─── Records for the task

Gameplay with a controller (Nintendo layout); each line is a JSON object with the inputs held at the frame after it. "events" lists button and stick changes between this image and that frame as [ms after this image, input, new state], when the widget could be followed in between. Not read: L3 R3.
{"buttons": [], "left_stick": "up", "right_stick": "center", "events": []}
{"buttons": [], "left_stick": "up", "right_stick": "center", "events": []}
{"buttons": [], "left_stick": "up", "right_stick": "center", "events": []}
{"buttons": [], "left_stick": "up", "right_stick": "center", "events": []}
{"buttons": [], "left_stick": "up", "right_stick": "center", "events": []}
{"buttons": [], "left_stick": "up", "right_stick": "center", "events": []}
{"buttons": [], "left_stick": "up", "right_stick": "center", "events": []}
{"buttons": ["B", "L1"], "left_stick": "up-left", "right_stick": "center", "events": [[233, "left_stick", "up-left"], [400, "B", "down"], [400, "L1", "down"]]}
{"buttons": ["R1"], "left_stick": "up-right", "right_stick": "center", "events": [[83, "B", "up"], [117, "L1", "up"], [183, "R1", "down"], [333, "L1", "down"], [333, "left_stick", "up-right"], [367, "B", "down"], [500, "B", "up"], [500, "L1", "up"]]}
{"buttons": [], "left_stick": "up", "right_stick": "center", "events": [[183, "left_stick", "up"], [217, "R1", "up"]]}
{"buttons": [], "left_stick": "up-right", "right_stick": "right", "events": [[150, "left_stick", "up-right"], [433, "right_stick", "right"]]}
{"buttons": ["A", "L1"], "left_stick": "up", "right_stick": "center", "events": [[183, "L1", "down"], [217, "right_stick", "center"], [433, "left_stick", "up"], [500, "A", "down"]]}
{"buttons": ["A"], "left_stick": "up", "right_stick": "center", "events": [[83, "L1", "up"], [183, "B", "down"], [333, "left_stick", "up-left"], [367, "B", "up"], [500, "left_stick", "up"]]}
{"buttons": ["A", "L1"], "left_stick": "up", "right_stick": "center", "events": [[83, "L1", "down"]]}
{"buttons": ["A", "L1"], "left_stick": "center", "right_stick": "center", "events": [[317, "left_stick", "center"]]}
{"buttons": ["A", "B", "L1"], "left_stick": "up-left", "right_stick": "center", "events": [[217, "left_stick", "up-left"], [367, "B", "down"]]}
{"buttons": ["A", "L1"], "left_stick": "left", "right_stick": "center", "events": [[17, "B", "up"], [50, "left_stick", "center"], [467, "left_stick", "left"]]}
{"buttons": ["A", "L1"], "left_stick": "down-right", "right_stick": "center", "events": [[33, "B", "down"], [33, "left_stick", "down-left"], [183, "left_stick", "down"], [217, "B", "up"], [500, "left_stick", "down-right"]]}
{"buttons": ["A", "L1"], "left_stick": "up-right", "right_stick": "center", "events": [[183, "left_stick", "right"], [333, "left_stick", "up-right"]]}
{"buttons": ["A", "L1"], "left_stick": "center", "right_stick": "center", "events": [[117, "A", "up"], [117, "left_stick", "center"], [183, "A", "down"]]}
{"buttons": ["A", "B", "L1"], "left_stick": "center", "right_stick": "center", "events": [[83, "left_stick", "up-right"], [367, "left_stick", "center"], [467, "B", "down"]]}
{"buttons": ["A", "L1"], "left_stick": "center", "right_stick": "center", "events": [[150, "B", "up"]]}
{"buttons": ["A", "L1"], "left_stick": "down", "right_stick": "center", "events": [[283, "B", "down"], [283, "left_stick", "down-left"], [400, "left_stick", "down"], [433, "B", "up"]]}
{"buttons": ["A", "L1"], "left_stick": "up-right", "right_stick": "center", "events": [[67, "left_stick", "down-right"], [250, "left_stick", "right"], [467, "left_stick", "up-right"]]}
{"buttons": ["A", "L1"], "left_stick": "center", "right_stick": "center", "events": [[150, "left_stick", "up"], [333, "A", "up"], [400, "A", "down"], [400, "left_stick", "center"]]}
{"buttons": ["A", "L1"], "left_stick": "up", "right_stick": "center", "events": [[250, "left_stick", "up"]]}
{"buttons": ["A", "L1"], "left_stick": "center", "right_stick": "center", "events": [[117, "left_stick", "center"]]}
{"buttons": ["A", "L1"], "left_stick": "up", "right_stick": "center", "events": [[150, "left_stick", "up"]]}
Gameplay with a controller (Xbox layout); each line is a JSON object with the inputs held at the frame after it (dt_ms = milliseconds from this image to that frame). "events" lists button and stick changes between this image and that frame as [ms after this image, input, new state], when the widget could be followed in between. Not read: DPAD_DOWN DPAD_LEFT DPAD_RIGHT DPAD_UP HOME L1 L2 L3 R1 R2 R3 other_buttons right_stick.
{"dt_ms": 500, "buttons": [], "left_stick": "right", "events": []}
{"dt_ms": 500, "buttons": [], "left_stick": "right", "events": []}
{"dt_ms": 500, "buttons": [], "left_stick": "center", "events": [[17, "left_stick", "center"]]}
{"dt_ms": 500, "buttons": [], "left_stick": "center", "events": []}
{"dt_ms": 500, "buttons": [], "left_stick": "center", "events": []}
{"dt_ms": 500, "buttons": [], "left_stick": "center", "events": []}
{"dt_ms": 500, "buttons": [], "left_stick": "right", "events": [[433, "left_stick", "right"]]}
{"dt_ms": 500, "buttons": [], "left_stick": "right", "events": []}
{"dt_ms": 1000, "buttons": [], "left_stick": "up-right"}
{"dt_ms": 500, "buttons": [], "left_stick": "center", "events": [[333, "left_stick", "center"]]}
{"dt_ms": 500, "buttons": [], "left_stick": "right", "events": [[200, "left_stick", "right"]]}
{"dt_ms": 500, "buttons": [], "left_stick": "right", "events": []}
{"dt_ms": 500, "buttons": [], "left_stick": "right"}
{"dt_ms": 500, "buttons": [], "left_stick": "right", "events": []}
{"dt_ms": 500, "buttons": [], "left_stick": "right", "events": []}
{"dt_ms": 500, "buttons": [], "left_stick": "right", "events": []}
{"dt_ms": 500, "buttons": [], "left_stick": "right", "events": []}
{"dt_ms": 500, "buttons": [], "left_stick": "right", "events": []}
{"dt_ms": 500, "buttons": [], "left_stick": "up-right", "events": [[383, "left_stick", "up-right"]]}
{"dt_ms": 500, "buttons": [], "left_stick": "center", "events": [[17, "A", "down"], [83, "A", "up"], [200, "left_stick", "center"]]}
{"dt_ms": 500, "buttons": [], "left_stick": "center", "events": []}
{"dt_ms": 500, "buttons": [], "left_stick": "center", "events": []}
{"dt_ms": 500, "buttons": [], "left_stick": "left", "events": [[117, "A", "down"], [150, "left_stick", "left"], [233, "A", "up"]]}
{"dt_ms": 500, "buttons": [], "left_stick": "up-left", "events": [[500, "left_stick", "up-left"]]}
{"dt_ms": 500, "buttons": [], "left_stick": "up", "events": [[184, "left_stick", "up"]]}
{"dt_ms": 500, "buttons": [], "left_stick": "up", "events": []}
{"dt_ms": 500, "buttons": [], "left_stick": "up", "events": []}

──────

Exercise:
Nothing in the listing should change; repeat it in full.

Task response:
Gameplay with a controller (Nintendo layout); each line is a JSON object with the inputs held at the frame after it. "events" lists button and stick changes between this image and that frame as [ms after this image, input, new state], when the widget could be followed in between. Not read: L3 R3.
{"buttons": [], "left_stick": "up", "right_stick": "center", "events": []}
{"buttons": [], "left_stick": "up", "right_stick": "center", "events": []}
{"buttons": [], "left_stick": "up", "right_stick": "center", "events": []}
{"buttons": [], "left_stick": "up", "right_stick": "center", "events": []}
{"buttons": [], "left_stick": "up", "right_stick": "center", "events": []}
{"buttons": [], "left_stick": "up", "right_stick": "center", "events": []}
{"buttons": [], "left_stick": "up", "right_stick": "center", "events": []}
{"buttons": ["B", "L1"], "left_stick": "up-left", "right_stick": "center", "events": [[233, "left_stick", "up-left"], [400, "B", "down"], [400, "L1", "down"]]}
{"buttons": ["R1"], "left_stick": "up-right", "right_stick": "center", "events": [[83, "B", "up"], [117, "L1", "up"], [183, "R1", "down"], [333, "L1", "down"], [333, "left_stick", "up-right"], [367, "B", "down"], [500, "B", "up"], [500, "L1", "up"]]}
{"buttons": [], "left_stick": "up", "right_stick": "center", "events": [[183, "left_stick", "up"], [217, "R1", "up"]]}
{"buttons": [], "left_stick": "up-right", "right_stick": "right", "events": [[150, "left_stick", "up-right"], [433, "right_stick", "right"]]}
{"buttons": ["A", "L1"], "left_stick": "up", "right_stick": "center", "events": [[183, "L1", "down"], [217, "right_stick", "center"], [433, "left_stick", "up"], [500, "A", "down"]]}
{"buttons": ["A"], "left_stick": "up", "right_stick": "center", "events": [[83, "L1", "up"], [183, "B", "down"], [333, "left_stick", "up-left"], [367, "B", "up"], [500, "left_stick", "up"]]}
{"buttons": ["A", "L1"], "left_stick": "up", "right_stick": "center", "events": [[83, "L1", "down"]]}
{"buttons": ["A", "L1"], "left_stick": "center", "right_stick": "center", "events": [[317, "left_stick", "center"]]}
{"buttons": ["A", "B", "L1"], "left_stick": "up-left", "right_stick": "center", "events": [[217, "left_stick", "up-left"], [367, "B", "down"]]}
{"buttons": ["A", "L1"], "left_stick": "left", "right_stick": "center", "events": [[17, "B", "up"], [50, "left_stick", "center"], [467, "left_stick", "left"]]}
{"buttons": ["A", "L1"], "left_stick": "down-right", "right_stick": "center", "events": [[33, "B", "down"], [33, "left_stick", "down-left"], [183, "left_stick", "down"], [217, "B", "up"], [500, "left_stick", "down-right"]]}
{"buttons": ["A", "L1"], "left_stick": "up-right", "right_stick": "center", "events": [[183, "left_stick", "right"], [333, "left_stick", "up-right"]]}
{"buttons": ["A", "L1"], "left_stick": "center", "right_stick": "center", "events": [[117, "A", "up"], [117, "left_stick", "center"], [183, "A", "down"]]}
{"buttons": ["A", "B", "L1"], "left_stick": "center", "right_stick": "center", "events": [[83, "left_stick", "up-right"], [367, "left_stick", "center"], [467, "B", "down"]]}
{"buttons": ["A", "L1"], "left_stick": "center", "right_stick": "center", "events": [[150, "B", "up"]]}
{"buttons": ["A", "L1"], "left_stick": "down", "right_stick": "center", "events": [[283, "B", "down"], [283, "left_stick", "down-left"], [400, "left_stick", "down"], [433, "B", "up"]]}
{"buttons": ["A", "L1"], "left_stick": "up-right", "right_stick": "center", "events": [[67, "left_stick", "down-right"], [250, "left_stick", "right"], [467, "left_stick", "up-right"]]}
{"buttons": ["A", "L1"], "left_stick": "center", "right_stick": "center", "events": [[150, "left_stick", "up"], [333, "A", "up"], [400, "A", "down"], [400, "left_stick", "center"]]}
{"buttons": ["A", "L1"], "left_stick": "up", "right_stick": "center", "events": [[250, "left_stick", "up"]]}
{"buttons": ["A", "L1"], "left_stick": "center", "right_stick": "center", "events": [[117, "left_stick", "center"]]}
{"buttons": ["A", "L1"], "left_stick": "up", "right_stick": "center", "events": [[150, "left_stick", "up"]]}
Gameplay with a controller (Xbox layout); each line is a JSON object with the inputs held at the frame after it (dt_ms = milliseconds from this image to that frame). "events" lists button and stick changes between this image and that frame as [ms after this image, input, new state], when the widget could be followed in between. Not read: DPAD_DOWN DPAD_LEFT DPAD_RIGHT DPAD_UP HOME L1 L2 L3 R1 R2 R3 other_buttons right_stick.
{"dt_ms": 500, "buttons": [], "left_stick": "right", "events": []}
{"dt_ms": 500, "buttons": [], "left_stick": "right", "events": []}
{"dt_ms": 500, "buttons": [], "left_stick": "center", "events": [[17, "left_stick", "center"]]}
{"dt_ms": 500, "buttons": [], "left_stick": "center", "events": []}
{"dt_ms": 500, "buttons": [], "left_stick": "center", "events": []}
{"dt_ms": 500, "buttons": [], "left_stick": "center", "events": []}
{"dt_ms": 500, "buttons": [], "left_stick": "right", "events": [[433, "left_stick", "right"]]}
{"dt_ms": 500, "buttons": [], "left_stick": "right", "events": []}
{"dt_ms": 1000, "buttons": [], "left_stick": "up-right"}
{"dt_ms": 500, "buttons": [], "left_stick": "center", "events": [[333, "left_stick", "center"]]}
{"dt_ms": 500, "buttons": [], "left_stick": "right", "events": [[200, "left_stick", "right"]]}
{"dt_ms": 500, "buttons": [], "left_stick": "right", "events": []}
{"dt_ms": 500, "buttons": [], "left_stick": "right"}
{"dt_ms": 500, "buttons": [], "left_stick": "right", "events": []}
{"dt_ms": 500, "buttons": [], "left_stick": "right", "events": []}
{"dt_ms": 500, "buttons": [], "left_stick": "right", "events": []}
{"dt_ms": 500, "buttons": [], "left_stick": "right", "events": []}
{"dt_ms": 500, "buttons": [], "left_stick": "right", "events": []}
{"dt_ms": 500, "buttons": [], "left_stick": "up-right", "events": [[383, "left_stick", "up-right"]]}
{"dt_ms": 500, "buttons": [], "left_stick": "center", "events": [[17, "A", "down"], [83, "A", "up"], [200, "left_stick", "center"]]}
{"dt_ms": 500, "buttons": [], "left_stick": "center", "events": []}
{"dt_ms": 500, "buttons": [], "left_stick": "center", "events": []}
{"dt_ms": 500, "buttons": [], "left_stick": "left", "events": [[117, "A", "down"], [150, "left_stick", "left"], [233, "A", "up"]]}
{"dt_ms": 500, "buttons": [], "left_stick": "up-left", "events": [[500, "left_stick", "up-left"]]}
{"dt_ms": 500, "buttons": [], "left_stick": "up", "events": [[184, "left_stick", "up"]]}
{"dt_ms": 500, "buttons": [], "left_stick": "up", "events": []}
{"dt_ms": 500, "buttons": [], "left_stick": "up", "events": []}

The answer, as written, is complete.